LISTE DES CONSIGNES:
1. Répondez à ces questions sur le texte à lire :
(a) Qu'est-ce qui encouragerait à rester ceux qui préparent leur alya ?
(b) D'après la vaste majorité des internautes du Monde, qui a peur ?
(c) Quelle part de la population les Israélites français représentent-ils, selon ceux qui reprochent à M. Valls de les communautariser ?
2. Pourriez-vous reprendre le passage du texte à lire compris entre "Voyons cela de" et "au fusil d’assaut.", bornes incluses, en y changeant "Parisiens" en "Lyonnais" ?
3. Selon la majorité des internautes du Monde cités dans le texte à lire, pourquoi les Parisiens et les Français qui ont peur sont-ils dans une situation différente de celle des Juifs français ? Répondez en une à trois phrases.

TEXTE À LIRE:
= = = = = = =

Et alors ? Qu’y a-t-il dans ces paroles compatissantes pour faire changer d’avis ceux qui préparent leur alya ? Je dirais même plus, mon cher Dupont, le fait que le chef du gouvernement reconnaisse la validité des raisons de leur départ constitue, pour ceux d’entre eux qui réfléchissent, une excellente raison de foutre le camp.

 

Ce qui les encouragerait à rester, ce serait que M. Valls affirme que ces raisons sont infondées, ou qu’il a pris des mesures concrètes pour changer le cours des choses et gommer ces sentiments désagréables.

 

Voyons cela de plus près… les Juifs français ne se sentent plus en sécurité, c’est indéniable. Mais, comme le signale à l’attention de M. Valls la vaste majorité des internautes du Monde, tous les Parisiens et tous les Français ont peur, et eux n’ont pas de pays de substitution à disposition pour s’enfuir.

 

Ils lui reprochent de communautariser les Israélites français en leur accordant beaucoup trop d’importance, alors qu’ils ne représentent guère plus qu’un pour cent de la population. Certains autres lecteurs-commentateurs du "journal de référence", une toute petite poignée, leur ont fait très gentiment remarquer que les Mohamed Merah et autre Amedy Coulibaly aussi accordent aux Juifs une "importance exagérée", qu’ils expriment le plus souvent au fusil d’assaut.

= = = = = = =

LIGNES RÉPERTORIÉES:

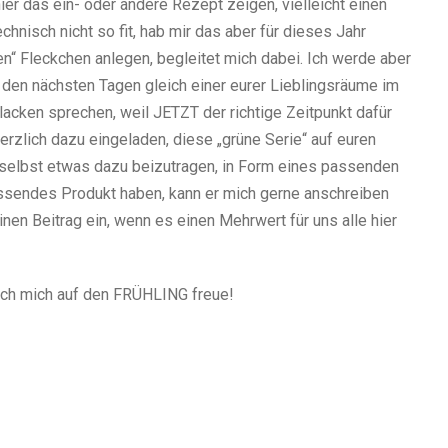
er das ein- oder andere Rezept zeigen, vielleicht einen
chnisch nicht so fit, hab mir das aber für dieses Jahr
“ Fleckchen anlegen, begleitet mich dabei. Ich werde aber
den nächsten Tagen gleich einer eurer Lieblingsräume im
acken sprechen, weil JETZT der richtige Zeitpunkt dafür
 herzlich dazu eingeladen, diese „grüne Serie“ auf euren
r selbst etwas dazu beizutragen, in Form eines passenden
assendes Produkt haben, kann er mich gerne anschreiben
nen Beitrag ein, wenn es einen Mehrwert für uns alle hier
ich mich auf den FRÜHLING freue!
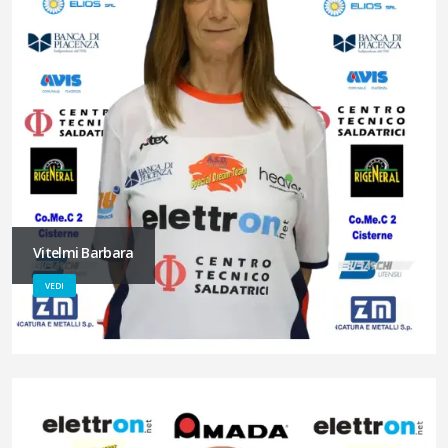
Vitelmi Barbara
VEDI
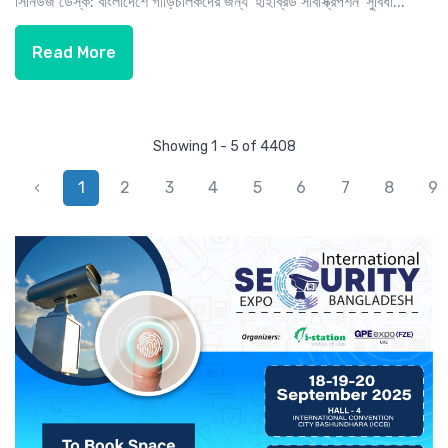
সিনিউজ ডেস্ক: বাংলাদেশে গাড়িচালকদের জন্য 'হাইব্রিড সাবস্ক্রিপশন' সুবিধা...
Read More
Showing 1 - 5 of 4408
‹
1
2
3
4
5
6
7
8
9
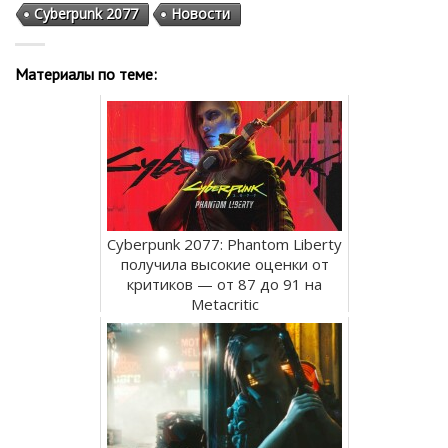
Cyberpunk 2077
Новости
Материалы по теме:
Cyberpunk 2077: Phantom Liberty
получила высокие оценки от
критиков — от 87 до 91 на
Metacritic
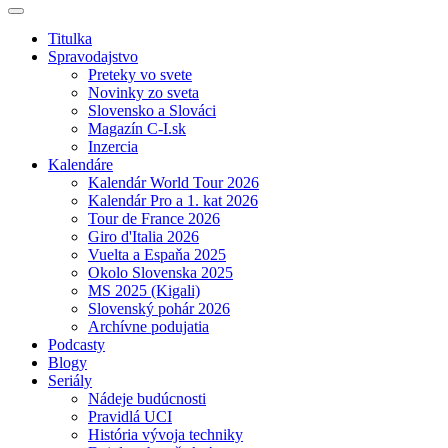
Titulka
Spravodajstvo
Preteky vo svete
Novinky zo sveta
Slovensko a Slováci
Magazín C-I.sk
Inzercia
Kalendáre
Kalendár World Tour 2026
Kalendár Pro a 1. kat 2026
Tour de France 2026
Giro d'Italia 2026
Vuelta a Espaňa 2025
Okolo Slovenska 2025
MS 2025 (Kigali)
Slovenský pohár 2026
Archívne podujatia
Podcasty
Blogy
Seriály
Nádeje budúcnosti
Pravidlá UCI
História vývoja techniky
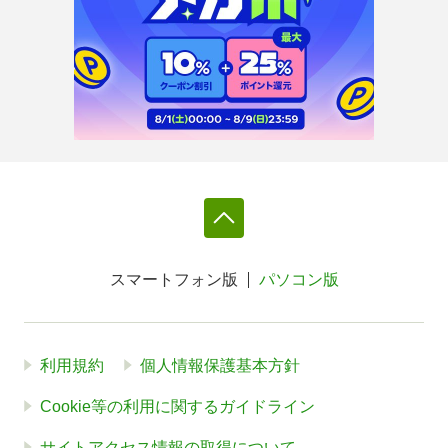
スマートフォン版
パソコン版
利用規約
個人情報保護基本方針
Cookie等の利用に関するガイドライン
サイトアクセス情報の取得について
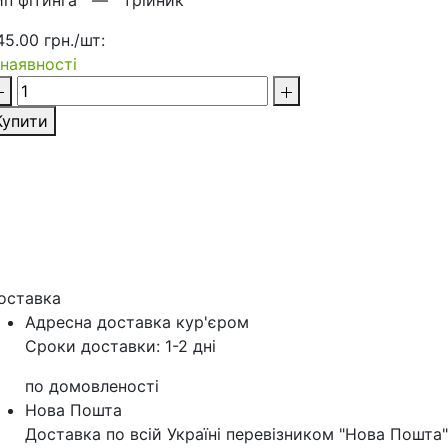
ип фітинга —
трійник
45.00 грн./шт:
 наявності
Купити
оставка
Адресна доставка кур'‎єром
Сроки доставки: 1-2 дні
по домовленості
Нова Пошта
Доставка по всій Україні перевізником "Нова Пошта"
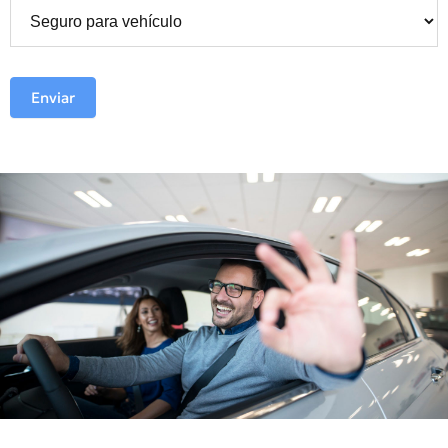
Enviar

= = = = = = =

RÉPONSES DÉTAILLÉES:
1.
(a) Que M. Valls affirme que les raisons de leur départ sont infondées, ou qu'il a pris des mesures concrètes pour changer le cours des choses et gommer ces sentiments désagréables.
(b) Tous les Parisiens et tous les Français.
(c) Guère plus qu'un pour cent.

2.
Voyons cela de plus près… les Juifs français ne se sentent plus en sécurité, c’est indéniable. Mais, comme le signale à l’attention de M. Valls la vaste majorité des internautes du Monde, tous les Lyonnais et tous les Français ont peur, et eux n’ont pas de pays de substitution à disposition pour s’enfuir.

 

Ils lui reprochent de communautariser les Israélites français en leur accordant beaucoup trop d’importance, alors qu’ils ne représentent guère plus qu’un pour cent de la population. Certains autres lecteurs-commentateurs du "journal de référence", une toute petite poignée, leur ont fait très gentiment remarquer que les Mohamed Merah et autre Amedy Coulibaly aussi accordent aux Juifs une "importance exagérée", qu’ils expriment le plus souvent au fusil d’assaut.

3. Eux n'ont pas de pays de substitution à disposition pour s'enfuir. Ils ont peur, mais ils n'ont nulle part où partir.